**Data records:**
[Start of Attachment]

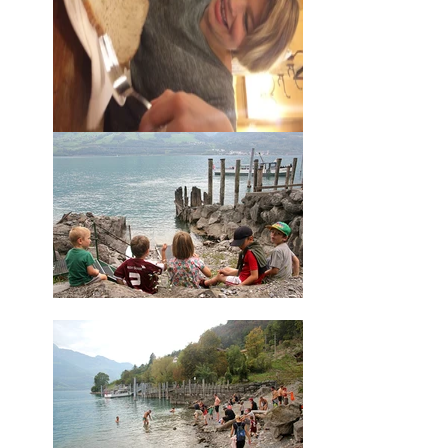
Balts-RAMTAI pārgājiens (2018)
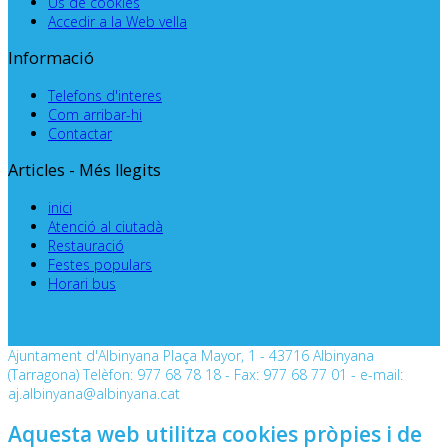
Ús de cookies
Accedir a la Web vella
Informació
Telefons d'interes
Com arribar-hi
Contactar
Articles - Més llegits
inici
Atenció al ciutadà
Restauració
Festes populars
Horari bus
Ajuntament d'Albinyana Plaça Mayor, 1 - 43716 Albinyana
(Tarragona) Telèfon: 977 68 78 18 - Fax: 977 68 77 01 - e-mail:
aj.albinyana@albinyana.cat
Aquesta web utilitza cookies pròpies i de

[End of Attachment]

**Problem statement:** Reproduce every line of text in the data above verbatim, leaving out the pictures.

**Written solution:**
Balts-RAMTAI pārgājiens (2018)
Ús de cookies
Accedir a la Web vella
Informació
Telefons d'interes
Com arribar-hi
Contactar
Articles - Més llegits
inici
Atenció al ciutadà
Restauració
Festes populars
Horari bus
Ajuntament d'Albinyana Plaça Mayor, 1 - 43716 Albinyana
(Tarragona) Telèfon: 977 68 78 18 - Fax: 977 68 77 01 - e-mail:
aj.albinyana@albinyana.cat
Aquesta web utilitza cookies pròpies i de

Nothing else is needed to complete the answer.